Was einem so in ständiger leiblicher und geistiger Bewegung lebenden Landarzt in 50 Jahren durch Hand und Kopf geht, ist so viel, daß Worte es nicht ausdrücken können. Wie vielen Kindern hat der Geburtshelfer nicht zum Leben verholfen? Wie viele Leute, teilweise schon mit grauen Haaren, mögen herumlau­fen, deren Geburt noch nicht bezahlt ist? Ei­nen Gerichtsvollzieher hat Dr. Vesenmayer nicht ins Brot gesetzt. Stadtarzt sein, hieß zum guten Teil Armenarzt sein.

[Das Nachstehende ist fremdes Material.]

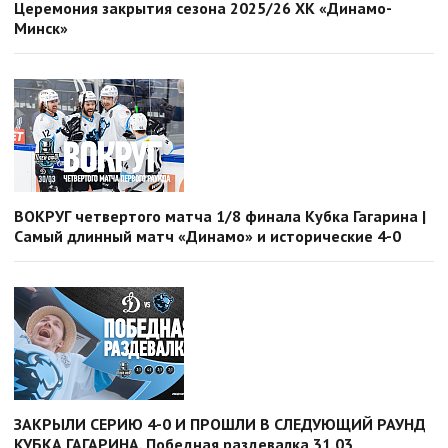
Церемония закрытия сезона 2025/26 ХК «Динамо-
Минск»
ВОКРУГ четвертого матча 1/8 финала Кубка Гагарина |
Самый длинный матч «Динамо» и исторические 4-0
ЗАКРЫЛИ СЕРИЮ 4-0 И ПРОШЛИ В СЛЕДУЮЩИЙ РАУНД
КУБКА ГАГАРИНА. Победная раздевалка 31.03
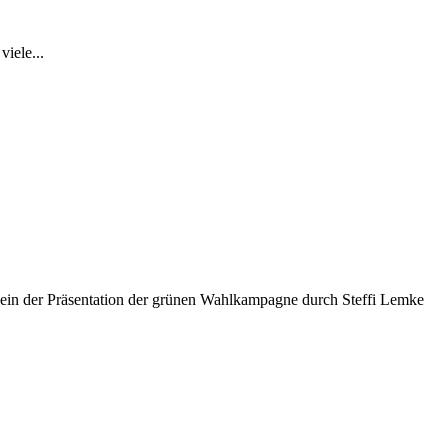
iele...
in der Präsentation der grünen Wahlkampagne durch Steffi Lemke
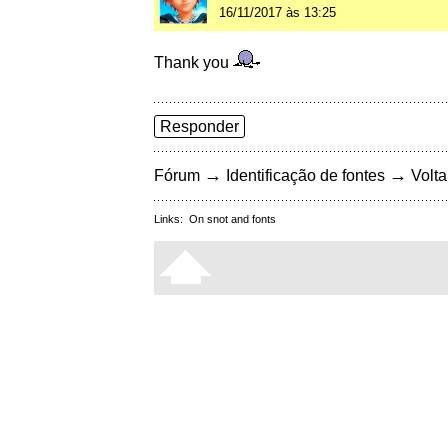
16/11/2017 às 13:25
Thank you
Responder
→
→
Fórum
Identificação de fontes
Volta
Links:
On snot and fonts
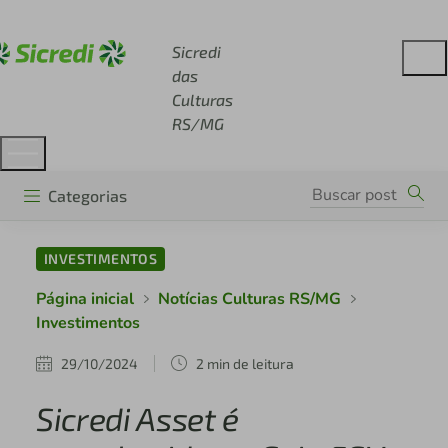
Acesse sicredi.com.br
Sicredi
das
Culturas
RS/MG
Categorias
INVESTIMENTOS
Página inicial
Notícias Culturas RS/MG
Investimentos
29/10/2024
2 min de leitura
Sicredi Asset é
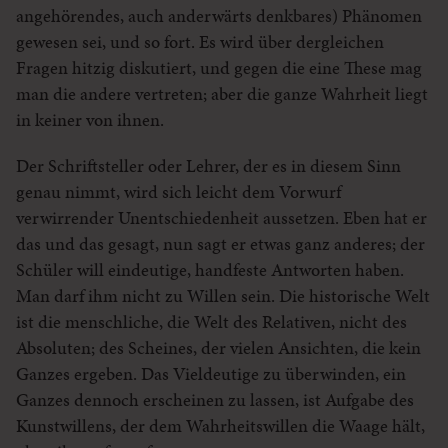
angehörendes, auch anderwärts denkbares) Phänomen
gewesen sei, und so fort. Es wird über dergleichen
Fragen hitzig diskutiert, und gegen die eine These mag
man die andere vertreten; aber die ganze Wahrheit liegt
in keiner von ihnen.
Der Schriftsteller oder Lehrer, der es in diesem Sinn
genau nimmt, wird sich leicht dem Vorwurf
verwirrender Unentschiedenheit aussetzen. Eben hat er
das und das gesagt, nun sagt er etwas ganz anderes; der
Schüler will eindeutige, handfeste Antworten haben.
Man darf ihm nicht zu Willen sein. Die historische Welt
ist die menschliche, die Welt des Relativen, nicht des
Absoluten; des Scheines, der vielen Ansichten, die kein
Ganzes ergeben. Das Vieldeutige zu überwinden, ein
Ganzes dennoch erscheinen zu lassen, ist Aufgabe des
Kunstwillens, der dem Wahrheitswillen die Waage hält,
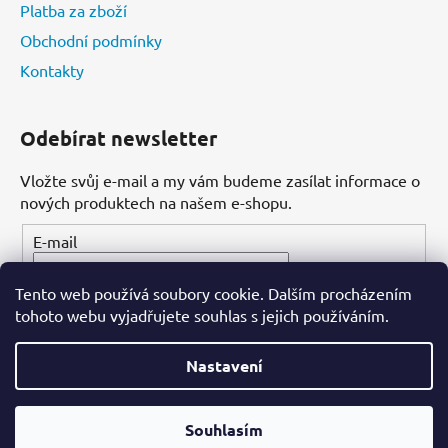
Platba za zboží
Obchodní podmínky
Kontakty
Odebírat newsletter
Vložte svůj e-mail a my vám budeme zasílat informace o
nových produktech na našem e-shopu.
E-mail
Tento web používá soubory cookie. Dalším procházením
PŘIHLÁSIT SE
tohoto webu vyjadřujete souhlas s jejich používáním.
Nastavení
Vytvořil Shoptet
Souhlasím
Copyright 2026
Dental-ordinace.cz
. Všechna práva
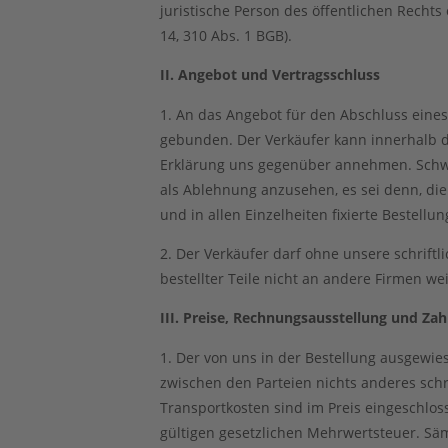
juristische Person des öffentlichen Rechts
14, 310 Abs. 1 BGB).
II. Angebot und Vertragsschluss
1. An das Angebot für den Abschluss eines
gebunden. Der Verkäufer kann innerhalb d
Erklärung uns gegenüber annehmen. Schwei
als Ablehnung anzusehen, es sei denn, die A
und in allen Einzelheiten fixierte Bestellun
2. Der Verkäufer darf ohne unsere schrift
bestellter Teile nicht an andere Firmen we
III. Preise, Rechnungsausstellung und Z
1. Der von uns in der Bestellung ausgewiese
zwischen den Parteien nichts anderes schr
Transportkosten sind im Preis eingeschlosse
gültigen gesetzlichen Mehrwertsteuer. Sä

Erstaunlich war und ist heute noch die Gesundheit des Jubilars, dem die Arbeitsbereitschaft bei Tag und Nacht bisher wenig anhaben konnte, was neben einer angeborenen guten körperlichen Verfassung seine Erklärung nur in der Tat­sache findet, daß in diesem Manne beispiel­haftes Pflichtbewußtsein mit wahrhafter Liebe zum Beruf und trotz etwas rauher Schale zum Menschen vereinigt ist.

Urlaub kannte Dr. Vesenmayer kaum. Seine Erholung bildete die Jagd (nicht ohne Wilde­rer-Erlebnis), eine sangesfrohe Gesellschaft (dem Liederkranz gehört seine ganze Sym- pathie), und der Kegelsport. Für die früh ver­lorene Familie bildete ihm diese Geselligkeit einen kleinen Ersatz. Zur besonderen Ehre gereichte es den Keglern, einmal in die Hei­mat des Jubilars mitgenommen zu werden, wo sie sich von der Herzlichkeit in der gro­ßen Familie Vesenmayer, in welcher noch der 83jährige Bruder des Doktors den Altersvor­sitz führt, überzeugen konnten.

Als vor 10 Jahren anläßlich des 40jährigen Jubiläums von Dr. Vesenmayer und seiner Ernennung zum Ehrenbürger der Stadt Wild­berg eine Feier veranstaltet wurde, war dies ein richtiges Volksfest. Mit froher Erwartung sieht jetzt die Bevölkerung der Fünfziger­feier entgegen.